6. A Global Perspective on Pension Fund Investments in Real Estate, 2013, Journal of Portfolio Management, 39(5), pp. 32-42 (with Piet Eichholtz and Nils Kok).JPM link
7. TIPS, Inflation Expectations, and the Financial Crisis, 2010, Financial Analysts Journal, 66(6), pp. 27-39 (with Florian Bardong and Thorsten Lehnert).
The authors show that inefficiencies in the U.S. market for inflation-linked bonds can be exploited by informed traders who include survey estimates or inflation model forecasts in trades on breakeven inflation. The Treasury Inflation-Protected Securities market has yet to fulfill investors’ expectations as a low-risk, efficient, and liquid financial instrument.
1. Delegated Investment Management in Alternative Assets, 2022, Conditionally Accepted at the Review of Corporate Finance Studies.
Institutional investors segment into investors that hold simple portfolios of traditional equities and bonds, and investors that manage complex strategies in public and private markets. Investors implementing active portfolio management and holding diversified portfolios of equities and bonds are more likely to invest in alternative asset classes. The performance of institutional investors in alternative assets is significantly lower than in equities, suggesting that investors accept lower returns in exchange for diversification benefits. Institutions delegate 90% of their alternative investments to external managers and funds-of-funds. These intermediaries capture large part of the potential diversification benefits through higher fees and lower returns.
2. Financing the Energy Transition in Electricity Generation, 2022 (with Joshua D. Rauh).
We collect ownership data of U.S. power plants accounting for 99% of the electricity generation over the 2008-2020 period. Domestic listed corporations have reduced their ownership from 68% to 54%, while private equity, institutional investors, private firms, and foreign corporations have increased their ownership stakes from 8% to 23%. Private equity, private firms, and foreign corporations increase their ownership largely through the creation of new power plants. Private equity plays a large role in the creation of new solar and wind farms, especially in states where the public is highly concerned about climate change, and it especially creates new natural gas plants in states with deregulated electricity markets. We find limited support for the hypothesis that domestic listed corporations sell older polluting power plants to private owners (the “leakage channel”). Domestic listed corporations have the highest probability of decommissioning a power plant conditional on plant age and capacity, and private equity is the second most likely ownership structure to retire power plants. Institutional investors and foreign corporations maintain very low exposure to plants subject to decommissioning. The new ownership structure does not appear to change the capacity utilization of power plants, but the new owners do adjust the contractual terms and electricity pricing. Private equity firms sell electricity for $4.6 higher average price per MWh, and they establish wholesale contracts with more volatile prices for electricity generated by fossil fuels. Specifically, private equity sells electricity generated by fossil fuel power plants under contracts with shorter duration, shorter increment pricing, and peak term periods. In wind and solar assets, private equity also obtains higher average prices than domestic listed corporations, but with similar contractual terms.

■ WHAT YOU NEED TO DO: According to the research summaries, what percentage of their alternative investments do institutions delegate to external managers and funds-of-funds? This material comes from a separate source.

(Data excerpts)
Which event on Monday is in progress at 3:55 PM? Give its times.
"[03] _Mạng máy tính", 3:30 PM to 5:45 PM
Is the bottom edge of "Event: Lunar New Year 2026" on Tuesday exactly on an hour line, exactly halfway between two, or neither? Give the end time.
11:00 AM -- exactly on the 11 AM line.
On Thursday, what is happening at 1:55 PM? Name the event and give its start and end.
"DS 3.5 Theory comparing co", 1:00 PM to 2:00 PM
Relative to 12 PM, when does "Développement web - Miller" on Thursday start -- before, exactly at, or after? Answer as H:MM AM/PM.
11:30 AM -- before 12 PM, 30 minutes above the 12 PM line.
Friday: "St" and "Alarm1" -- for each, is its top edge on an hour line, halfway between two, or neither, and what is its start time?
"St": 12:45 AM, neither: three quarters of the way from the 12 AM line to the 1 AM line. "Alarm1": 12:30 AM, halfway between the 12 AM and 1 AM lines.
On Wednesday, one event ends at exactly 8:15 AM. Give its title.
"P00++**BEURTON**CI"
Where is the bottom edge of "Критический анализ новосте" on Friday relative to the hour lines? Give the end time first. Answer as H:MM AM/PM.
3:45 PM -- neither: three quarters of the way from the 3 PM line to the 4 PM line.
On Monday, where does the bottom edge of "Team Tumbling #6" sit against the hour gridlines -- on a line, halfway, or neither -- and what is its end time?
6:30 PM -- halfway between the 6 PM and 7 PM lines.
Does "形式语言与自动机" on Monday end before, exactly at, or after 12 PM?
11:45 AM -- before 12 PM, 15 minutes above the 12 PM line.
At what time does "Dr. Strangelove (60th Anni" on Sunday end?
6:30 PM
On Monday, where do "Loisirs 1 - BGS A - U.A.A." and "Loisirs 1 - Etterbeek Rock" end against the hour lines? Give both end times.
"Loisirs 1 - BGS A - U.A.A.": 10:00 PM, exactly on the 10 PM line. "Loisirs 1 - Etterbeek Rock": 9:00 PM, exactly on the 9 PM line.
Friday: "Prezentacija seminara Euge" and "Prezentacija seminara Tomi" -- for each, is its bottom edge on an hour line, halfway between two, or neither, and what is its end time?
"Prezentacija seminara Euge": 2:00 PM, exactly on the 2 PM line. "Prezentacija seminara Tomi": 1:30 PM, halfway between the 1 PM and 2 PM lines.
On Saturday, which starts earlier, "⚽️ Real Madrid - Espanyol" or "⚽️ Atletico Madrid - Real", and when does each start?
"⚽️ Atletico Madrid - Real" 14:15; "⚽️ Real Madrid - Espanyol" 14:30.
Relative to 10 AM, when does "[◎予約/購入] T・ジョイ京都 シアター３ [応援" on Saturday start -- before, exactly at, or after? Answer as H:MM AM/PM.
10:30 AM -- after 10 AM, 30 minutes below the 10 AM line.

■ SOLUTION: 90%